Выяснилось, что с ней трудно разговаривать. Она не умела сосредоточиться даже на том, что говорит сама: если пробегала собака или проходил человек в пестрой куртке, она не могла удержаться от замечания и сразу забывала, что хотела сказать раньше. У нее была плохая память на имена, и это ее раздражало: она часто останавливалась посреди разговора и начинала ломать себе голову, вспоминая какое-нибудь имя. Иногда это ей так и не удавалось, зато оно приходило ей на память потом, когда Филип говорил уже о чем-то другом, тогда она прерывала его возгласом:

— Коллинз, вот как его звали! Я же знала, что в конце концов припомню. Коллинз — совсем из головы вон. Помнишь, я забыла имя того человека?

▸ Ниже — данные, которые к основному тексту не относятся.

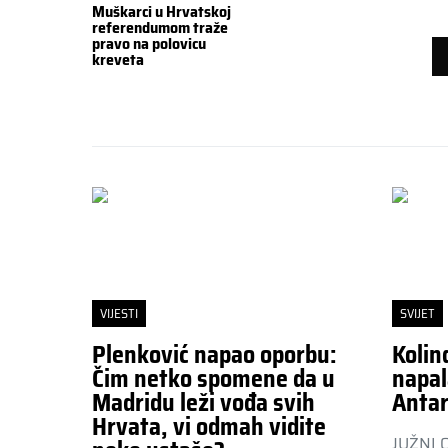
Muškarci u Hrvatskoj
referendumom traže
pravo na polovicu
kreveta
VIJESTI
SVIJET
Plenković napao oporbu:
Kolin
Čim netko spomene da u
napal
Madridu leži vođa svih
Antar
Hrvata, vi odmah vidite
JUŽNI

Это выводило его из себя — значит, она его не слушает! Однако, когда он молчал, она упрекала его в том, что он невежа; мозг у нее был совершенно лишен способности отвлеченно мыслить, и стоило Филипу поддаться своей страсти к обобщениям, как она, не стесняясь, показывала, что скучает. Она часто видела сны, и на них у нее была хорошая память: сны она рассказывала ежедневно со всеми подробностями.

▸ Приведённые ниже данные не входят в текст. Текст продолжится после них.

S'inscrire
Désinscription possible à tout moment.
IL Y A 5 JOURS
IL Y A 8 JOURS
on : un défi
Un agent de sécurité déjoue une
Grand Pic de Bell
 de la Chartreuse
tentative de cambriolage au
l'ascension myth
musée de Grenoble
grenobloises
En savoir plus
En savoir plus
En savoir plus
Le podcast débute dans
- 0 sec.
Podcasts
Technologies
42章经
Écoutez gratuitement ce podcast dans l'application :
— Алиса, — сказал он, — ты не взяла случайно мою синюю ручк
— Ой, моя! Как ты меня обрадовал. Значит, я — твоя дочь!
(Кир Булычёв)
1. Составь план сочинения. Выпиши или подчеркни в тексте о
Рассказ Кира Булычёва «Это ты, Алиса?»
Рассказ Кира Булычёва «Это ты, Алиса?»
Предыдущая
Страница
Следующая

Однажды утром Филип получил длинное письмо от Торпа Ательни. Тот проводил отпуск на свой романтический лад, в котором, как всегда, было немало здравого смысла. Вот уже десять лет он проделывал одно и то же. Он увозил семью на хмельник в Кенте, поблизости от деревни, где родилась миссис Ательни, и там все они три недели собирали хмель. Это позволяло им побыть на свежем воздухе и одновременно — к великому удовольствию миссис Ательни — немножко подработать; к тому же они обновляли узы, связывавшие их с матерью-землей, на что особенно напирал сам мистер Ательни. Жизнь на лоне природы придавала им новые силы; по словам Ательни, они словно прикасались к животворному источнику, который возвращал им молодость, крепость мышц и душевный покой; Филипу не раз приходилось слышать, как он произносил по этому поводу самые фантастические и витиеватые речи. Теперь Ательни приглашал его приехать к ним на денек; у него родились новые идеи, как относительно Шекспира, так и о возможности исполнять серьезную музыку на стеклянных стаканчиках, и он хочет поделиться ими с другом, а дети без конца требуют, чтобы им подали дядю Филипа. Филип перечитал это письмо после обеда, сидя на пляже возле Милдред. Он вспомнил миссис Ательни — веселую мать многочисленного семейства, ее радушное гостеприимство и неизменно хорошее настроение; не по годам серьезную Салли, ее забавную материнскую манеру и авторитетный тон, ее длинные светлые косы и высокий лоб; наконец, всю ватагу веселых, шумных, здоровых и красивых ребятишек. Ему отчаянно захотелось к ним. Они обладали одним качеством, которого он раньше не замечал в людях, — добротой. До сих пор ему это не приходило в голову, но его, по-видимому, привлекала к ним их душевность и доброта. Теоретически он в нее не верил: если мораль была всего-навсего житейской необходимостью, добро и зло теряли всякий смысл. Но, хотя Филипу и хотелось быть последовательным, тут он столкнулся с безыскусственной добротой, простой и естественной, и он находил ее прекрасной. Погруженный в раздумье, он медленно разорвал письмо на мелкие клочки; он не знал, как ему поехать без Милдред, а ехать с ней он не хотел.